Es gibt verschiedene Modelle und Schulen der systematischen Kreativität. Creative Problem Solving (CPS), Design Thinking und TRIZ-Modelle gehören zu den bekanntesten und wissenschaftlich fundierten.
Allen gemeinsam ist, dass Sie einen kreativen Problemlöseprozess in drei große Blöcke unterteilen:
- Klären der Situation / des Problems
- Transformation des Problems: Entwickeln von Ideen und Lösungen
- Umsetzung
Diese Kreativprozesse haben eine unterschiedliche Entstehungsgeschichte und unterscheiden sich daher in ihrer ursprünglichen Stoßrichtung und den Bezeichnungen von einzelnen Schritten.

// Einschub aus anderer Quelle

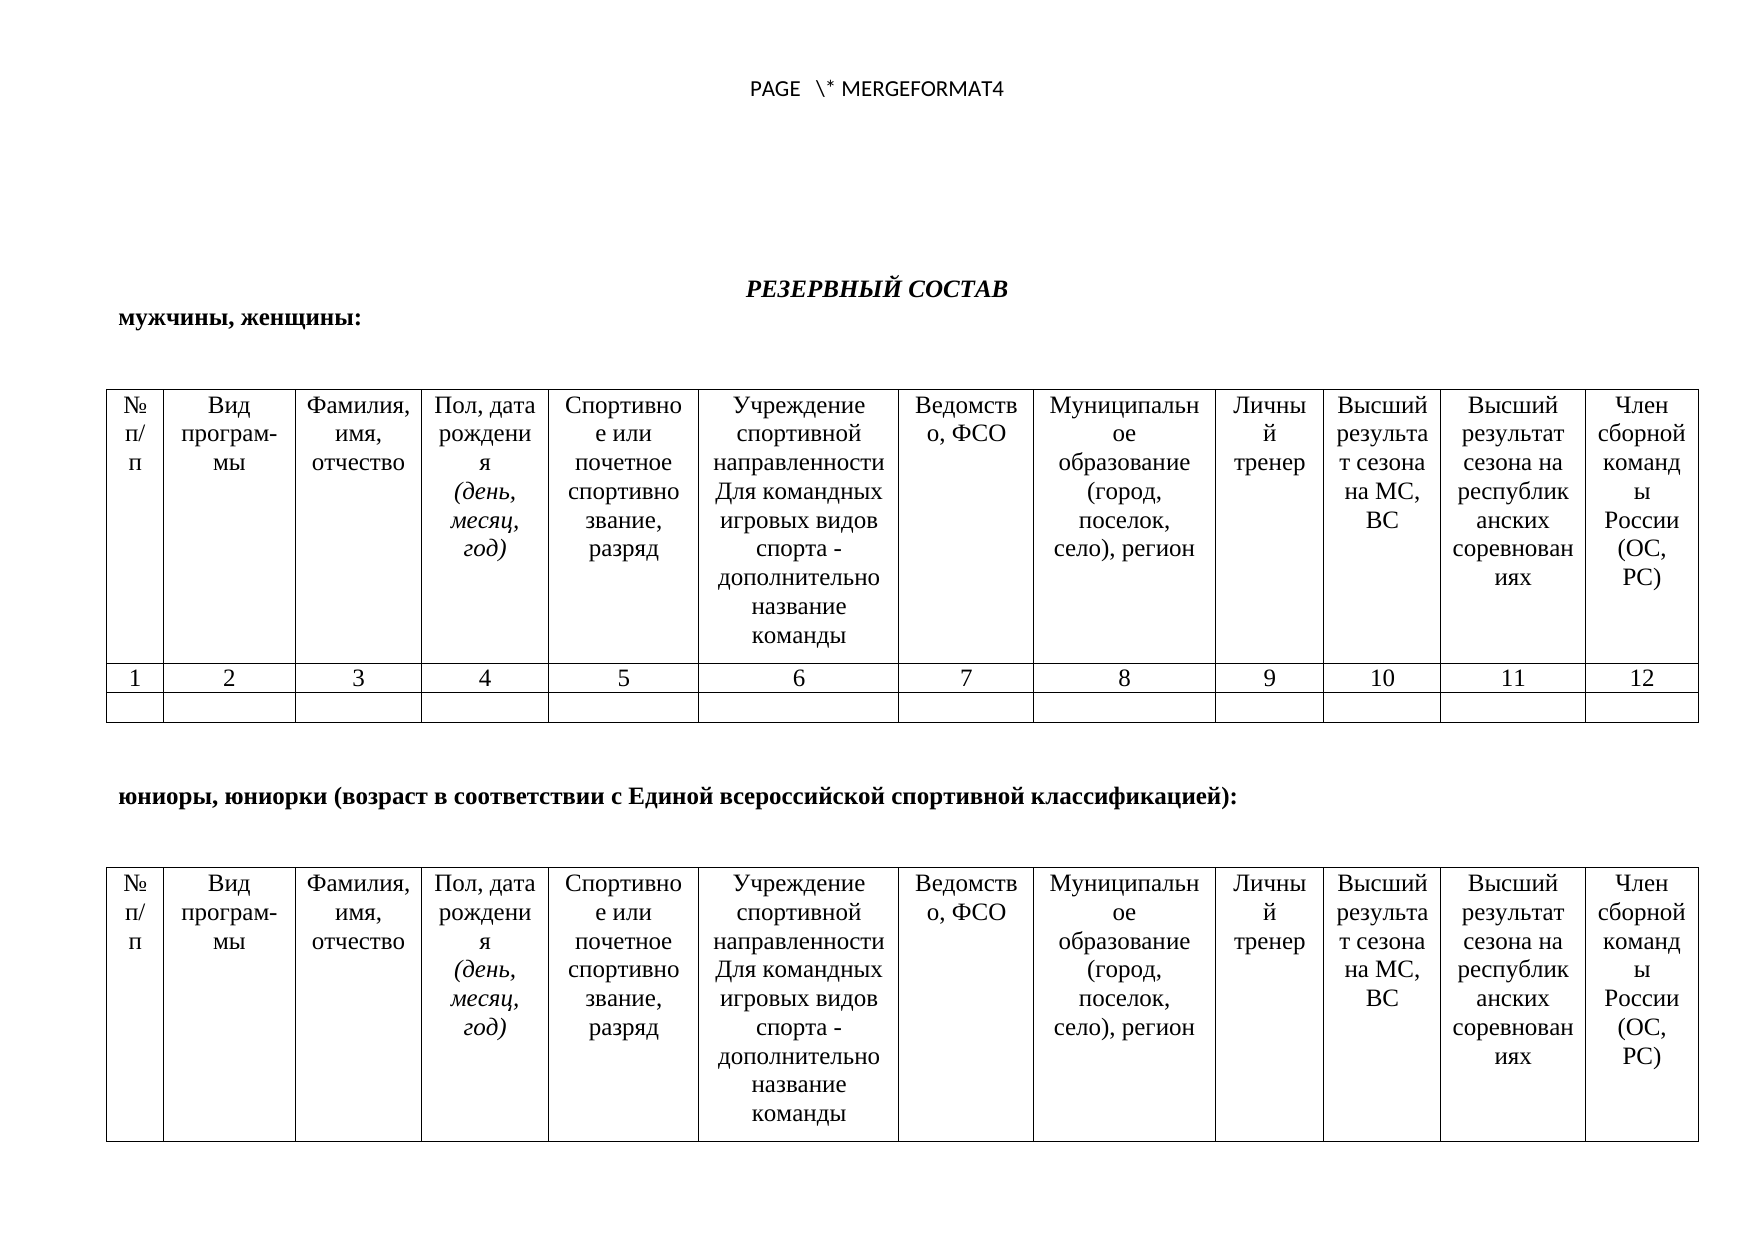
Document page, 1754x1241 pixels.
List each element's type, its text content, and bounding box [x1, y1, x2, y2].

table_header Высший результат сезона на республиканских соревнованиях [1441, 868, 1585, 1141]
table_header Спортивное или почетное спортивно звание, разряд [549, 390, 698, 662]
table_header № п/п [107, 390, 163, 662]
table_header Высший результат сезона на республиканских соревнованиях [1441, 390, 1585, 662]
table_header Пол, дата рождения (день, месяц, год) [422, 390, 548, 662]
table_cell 11 [1441, 664, 1585, 692]
table_cell [164, 693, 295, 722]
table_cell [296, 693, 421, 722]
table_header Ведомство, ФСО [899, 390, 1033, 662]
table_cell [1216, 693, 1323, 722]
table_header Спортивное или почетное спортивно звание, разряд [549, 868, 698, 1141]
table_cell [899, 693, 1033, 722]
table_header Личный тренер [1216, 868, 1323, 1141]
table_header Учреждение спортивной направленности Для командных игровых видов спорта - дополнительно название команды [699, 390, 898, 662]
table_header № п/п [107, 868, 163, 1141]
table_cell 4 [422, 664, 548, 692]
table_cell 8 [1034, 664, 1215, 692]
table_cell 2 [164, 664, 295, 692]
table_header Муниципальное образование (город, поселок, село), регион [1034, 868, 1215, 1141]
table_cell [1586, 693, 1698, 722]
table_cell [107, 693, 163, 722]
table_header Вид програм- мы [164, 868, 295, 1141]
table_cell 6 [699, 664, 898, 692]
table_header Ведомство, ФСО [899, 868, 1033, 1141]
table_cell [422, 693, 548, 722]
table_cell [1441, 693, 1585, 722]
table_header Член сборной команды России (ОС, РС) [1586, 390, 1698, 662]
table_header Пол, дата рождения (день, месяц, год) [422, 868, 548, 1141]
table_cell 3 [296, 664, 421, 692]
table_cell [549, 693, 698, 722]
table_header Вид програм- мы [164, 390, 295, 662]
table_cell 7 [899, 664, 1033, 692]
table_cell [1324, 693, 1440, 722]
text РЕЗЕРВНЫЙ СОСТАВ [118, 274, 1636, 302]
table_cell 9 [1216, 664, 1323, 692]
table_header Фамилия, имя, отчество [296, 868, 421, 1141]
table_cell 12 [1586, 664, 1698, 692]
table_header Высший результат сезона на МС, ВС [1324, 868, 1440, 1141]
table_cell 1 [107, 664, 163, 692]
table_header Фамилия, имя, отчество [296, 390, 421, 662]
table_header Член сборной команды России (ОС, РС) [1586, 868, 1698, 1141]
table_header Муниципальное образование (город, поселок, село), регион [1034, 390, 1215, 662]
text мужчины, женщины: [118, 302, 1636, 331]
table_cell [1034, 693, 1215, 722]
table_cell 10 [1324, 664, 1440, 692]
table_cell [699, 693, 898, 722]
table_header Учреждение спортивной направленности Для командных игровых видов спорта - дополнительно название команды [699, 868, 898, 1141]
table_cell 5 [549, 664, 698, 692]
table_header Личный тренер [1216, 390, 1323, 662]
table_header Высший результат сезона на МС, ВС [1324, 390, 1440, 662]
text юниоры, юниорки (возраст в соответствии с Единой всероссийской спортивной классификацией): [118, 781, 1636, 810]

Die Überschneidung ist jedoch sehr groß. creaffective ist in allen den oben genannten Schulen ausgebildet, um seinen Kunden der Situation entsprechend am besten unterstützen zu können.
Prozessmodelle der Kreativität liefern eine wichtige Orientierung für Herausforderungen der Innovation. Im Rahmen dieses Prozesses können nach Notwendigkeit Denkwerkzeuge und Kreativitätstechniken zum Einsatz kommen.
Alle Kreativprozesse bleiben starr, mechanisch und im schlimmsten Fall nutzlos, wenn die Nutzer nicht die Grundprinzipien des kreativen Denkens verstanden und verinnerlicht haben: Die Trennung zwischen Phasen des entwickelnden (divergierenden) Denkens und des fokussierten und auswählenden (konvergierenden) Denkens.
creaffective legt daher großen Wert diese Grundprinzipien zu verankern und somit "Mindset der Innovation" zu schaffen.